MySQL table does not exist error, but table does, in fact exist.
So I had a strange MySQL error that made me bash my head against my desk for a good amount of time. I'm writing this in the hopes that I will save someone else from similar pains. Here were my symptoms:
- Got the error:
1146: Table 'database.table' doesn't existwhen issuing a
SELECTquery. I could confirm, however, through both webmin and the command line that the table, to the contrary, did exist.
- I was able to log into the MySQL command line as the same user that was running the sql statement as I was in my php code and was able to run the query, see the table and the database it contained (so, in other words, there were no privilege problems from the command line).
- All my tables are ALWAYS named in all lowercase letters to kill the possibility of there being some kind of uppercase/lowercase error (this however, can be a problem that would create similar results).
- I was able to issue commands like
SHOW TABLESwith the same user that wasn't able to issue
- I was only able to successfully connect to the database as one of my several MySQL users.

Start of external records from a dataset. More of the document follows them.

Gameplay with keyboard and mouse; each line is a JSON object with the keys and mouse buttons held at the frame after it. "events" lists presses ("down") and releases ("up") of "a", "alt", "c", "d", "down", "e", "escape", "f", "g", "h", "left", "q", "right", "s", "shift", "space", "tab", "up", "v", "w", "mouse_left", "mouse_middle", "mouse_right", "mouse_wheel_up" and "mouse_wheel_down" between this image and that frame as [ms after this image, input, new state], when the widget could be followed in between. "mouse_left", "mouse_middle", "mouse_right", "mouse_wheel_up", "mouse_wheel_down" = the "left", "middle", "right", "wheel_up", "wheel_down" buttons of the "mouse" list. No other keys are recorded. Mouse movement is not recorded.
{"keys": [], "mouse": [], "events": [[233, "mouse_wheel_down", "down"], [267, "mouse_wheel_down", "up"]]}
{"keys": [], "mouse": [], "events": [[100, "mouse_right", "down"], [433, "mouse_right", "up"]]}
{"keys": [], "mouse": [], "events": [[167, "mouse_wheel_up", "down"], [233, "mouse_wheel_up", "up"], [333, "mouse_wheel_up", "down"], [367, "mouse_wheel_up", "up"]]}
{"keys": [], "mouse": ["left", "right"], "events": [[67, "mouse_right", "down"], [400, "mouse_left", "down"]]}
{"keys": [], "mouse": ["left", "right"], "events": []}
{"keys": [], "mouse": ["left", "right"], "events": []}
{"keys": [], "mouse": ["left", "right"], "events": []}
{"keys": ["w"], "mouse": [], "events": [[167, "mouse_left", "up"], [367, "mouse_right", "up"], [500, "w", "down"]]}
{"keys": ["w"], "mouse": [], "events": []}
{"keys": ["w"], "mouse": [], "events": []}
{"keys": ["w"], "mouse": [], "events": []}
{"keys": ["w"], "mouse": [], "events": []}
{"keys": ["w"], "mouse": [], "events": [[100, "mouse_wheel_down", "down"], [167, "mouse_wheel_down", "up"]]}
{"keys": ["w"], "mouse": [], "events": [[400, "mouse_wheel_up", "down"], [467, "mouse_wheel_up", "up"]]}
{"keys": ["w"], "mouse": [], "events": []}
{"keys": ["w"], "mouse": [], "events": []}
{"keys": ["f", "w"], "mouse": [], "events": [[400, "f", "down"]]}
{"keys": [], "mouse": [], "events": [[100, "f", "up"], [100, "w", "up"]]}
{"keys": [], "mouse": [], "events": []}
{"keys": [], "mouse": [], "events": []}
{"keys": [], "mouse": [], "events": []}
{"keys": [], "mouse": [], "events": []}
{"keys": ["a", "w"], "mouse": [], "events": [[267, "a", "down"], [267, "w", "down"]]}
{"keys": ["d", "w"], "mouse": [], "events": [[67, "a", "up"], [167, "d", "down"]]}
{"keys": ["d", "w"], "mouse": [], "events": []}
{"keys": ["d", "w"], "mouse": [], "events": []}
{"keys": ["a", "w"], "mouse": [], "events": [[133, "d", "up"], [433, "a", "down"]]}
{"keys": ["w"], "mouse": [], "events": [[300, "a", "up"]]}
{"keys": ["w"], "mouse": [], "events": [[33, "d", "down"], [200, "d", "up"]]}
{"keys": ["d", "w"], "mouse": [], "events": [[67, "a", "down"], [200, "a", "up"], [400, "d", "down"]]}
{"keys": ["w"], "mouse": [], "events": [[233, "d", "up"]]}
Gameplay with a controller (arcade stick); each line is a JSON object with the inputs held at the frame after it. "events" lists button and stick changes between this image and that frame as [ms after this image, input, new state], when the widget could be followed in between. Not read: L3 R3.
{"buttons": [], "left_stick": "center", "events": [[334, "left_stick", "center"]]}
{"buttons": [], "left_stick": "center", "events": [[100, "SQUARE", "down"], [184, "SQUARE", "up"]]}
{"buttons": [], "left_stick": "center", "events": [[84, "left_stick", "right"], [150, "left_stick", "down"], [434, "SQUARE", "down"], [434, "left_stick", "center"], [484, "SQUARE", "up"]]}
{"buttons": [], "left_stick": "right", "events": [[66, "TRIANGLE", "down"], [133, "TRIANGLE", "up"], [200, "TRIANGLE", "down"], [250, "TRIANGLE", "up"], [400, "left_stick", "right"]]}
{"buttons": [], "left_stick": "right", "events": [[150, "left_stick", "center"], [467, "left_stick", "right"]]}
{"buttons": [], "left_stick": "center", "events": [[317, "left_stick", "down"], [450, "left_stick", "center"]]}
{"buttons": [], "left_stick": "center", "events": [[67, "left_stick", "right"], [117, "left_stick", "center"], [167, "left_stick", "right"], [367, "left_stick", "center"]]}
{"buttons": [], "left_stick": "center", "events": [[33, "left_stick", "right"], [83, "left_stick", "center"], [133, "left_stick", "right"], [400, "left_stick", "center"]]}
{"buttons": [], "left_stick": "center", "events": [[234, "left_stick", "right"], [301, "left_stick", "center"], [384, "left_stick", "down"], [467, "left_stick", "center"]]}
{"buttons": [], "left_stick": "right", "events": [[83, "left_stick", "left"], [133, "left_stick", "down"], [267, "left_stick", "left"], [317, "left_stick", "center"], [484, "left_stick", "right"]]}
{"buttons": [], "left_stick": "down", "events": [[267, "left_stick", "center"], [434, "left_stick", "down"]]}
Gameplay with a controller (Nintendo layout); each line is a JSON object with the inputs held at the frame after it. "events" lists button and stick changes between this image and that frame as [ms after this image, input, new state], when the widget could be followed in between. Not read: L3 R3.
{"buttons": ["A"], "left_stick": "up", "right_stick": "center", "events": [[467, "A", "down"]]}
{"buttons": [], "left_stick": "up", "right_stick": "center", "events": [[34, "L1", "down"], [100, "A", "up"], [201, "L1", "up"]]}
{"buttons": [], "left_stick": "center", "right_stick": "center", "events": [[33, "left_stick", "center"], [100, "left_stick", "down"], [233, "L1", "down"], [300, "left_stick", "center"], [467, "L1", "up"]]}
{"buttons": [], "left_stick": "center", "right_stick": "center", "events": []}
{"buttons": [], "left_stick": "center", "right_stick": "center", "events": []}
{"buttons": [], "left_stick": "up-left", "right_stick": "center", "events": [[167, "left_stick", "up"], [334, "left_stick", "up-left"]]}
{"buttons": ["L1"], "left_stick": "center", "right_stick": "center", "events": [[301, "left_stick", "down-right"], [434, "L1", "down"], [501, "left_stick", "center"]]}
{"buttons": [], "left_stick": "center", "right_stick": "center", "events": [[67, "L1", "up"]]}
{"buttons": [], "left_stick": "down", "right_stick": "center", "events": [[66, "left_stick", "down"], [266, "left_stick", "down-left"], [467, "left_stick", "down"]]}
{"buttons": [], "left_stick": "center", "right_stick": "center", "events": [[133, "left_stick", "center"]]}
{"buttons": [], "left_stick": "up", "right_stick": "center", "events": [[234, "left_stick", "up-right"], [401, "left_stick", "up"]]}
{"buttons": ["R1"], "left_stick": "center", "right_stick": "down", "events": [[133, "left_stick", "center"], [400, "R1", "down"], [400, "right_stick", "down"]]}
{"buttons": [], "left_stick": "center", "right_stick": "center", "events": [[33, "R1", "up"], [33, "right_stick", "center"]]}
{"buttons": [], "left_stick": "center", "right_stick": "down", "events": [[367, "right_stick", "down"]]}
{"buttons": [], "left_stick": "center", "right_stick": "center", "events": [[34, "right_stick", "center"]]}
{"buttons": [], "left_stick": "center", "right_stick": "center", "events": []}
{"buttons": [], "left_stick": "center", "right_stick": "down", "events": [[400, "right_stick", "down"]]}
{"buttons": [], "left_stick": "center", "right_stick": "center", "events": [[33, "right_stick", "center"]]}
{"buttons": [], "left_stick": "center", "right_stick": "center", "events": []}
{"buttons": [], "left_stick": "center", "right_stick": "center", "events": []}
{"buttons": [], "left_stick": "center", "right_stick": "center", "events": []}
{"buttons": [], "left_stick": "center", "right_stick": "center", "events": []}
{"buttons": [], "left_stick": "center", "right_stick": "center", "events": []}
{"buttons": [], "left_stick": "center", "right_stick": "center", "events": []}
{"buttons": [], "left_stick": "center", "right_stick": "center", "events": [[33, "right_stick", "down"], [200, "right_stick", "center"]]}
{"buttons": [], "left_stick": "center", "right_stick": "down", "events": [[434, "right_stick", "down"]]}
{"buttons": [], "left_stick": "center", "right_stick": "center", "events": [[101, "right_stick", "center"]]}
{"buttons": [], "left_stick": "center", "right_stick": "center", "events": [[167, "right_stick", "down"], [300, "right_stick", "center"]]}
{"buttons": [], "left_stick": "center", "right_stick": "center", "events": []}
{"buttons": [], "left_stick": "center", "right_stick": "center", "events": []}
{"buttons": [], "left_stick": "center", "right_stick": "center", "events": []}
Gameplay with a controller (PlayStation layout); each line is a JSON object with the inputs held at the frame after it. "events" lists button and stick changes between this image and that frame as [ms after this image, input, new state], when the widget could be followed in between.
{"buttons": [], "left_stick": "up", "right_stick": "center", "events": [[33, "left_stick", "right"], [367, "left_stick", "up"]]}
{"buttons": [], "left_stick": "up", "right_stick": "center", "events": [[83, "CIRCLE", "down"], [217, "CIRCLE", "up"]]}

- I had recently populated the database via a mysqldump from another server.
- Running CentOS.
- Using the mysqli interface.
There's nothing really online that diagnosed such a strange set of coincidences (which is why I'm writing this) but here is the fix...
To me, being able to log in as only one user was the biggest red flag... so I started checking the table mysql.user. I noticed that I had repeats of the same users with different domains, and privileges etc. I immediately deleted all repeated users thinking that they MIGHT cause some kind of access conflict (although I doubted it). Then I updated the column host to "%" (meaning that each of the users could log in from anywhere), and I tested... no joy, still the same problems.
Then, I found that the password hashes were different lengths. Some were 16 and some were 32. I found out that was a hold out from MySQL 3, and the database that I had conducted a dump from was MySQL 5. I then edited the MySQL config file (my.conf) and set old_passwords=0 (was set at 1). Then I updates all the user's passwords to the same one via
UPDATE mysql.user SET password=PASSWORD('password here');. I then flushed the privileges and tested... AND IT WORKED.
Evidently, having the 16 digit password hashes and the 32 digit hashes on the same table created the screwy error.
Obviously, this fix created some big vulnerabilities in my database. Having all the passwords the same, and having all the users being able to log in from where ever they feel like it are unacceptable risks, I trust if you are able to follow this tutorial this far that you can close those holes without further instruction.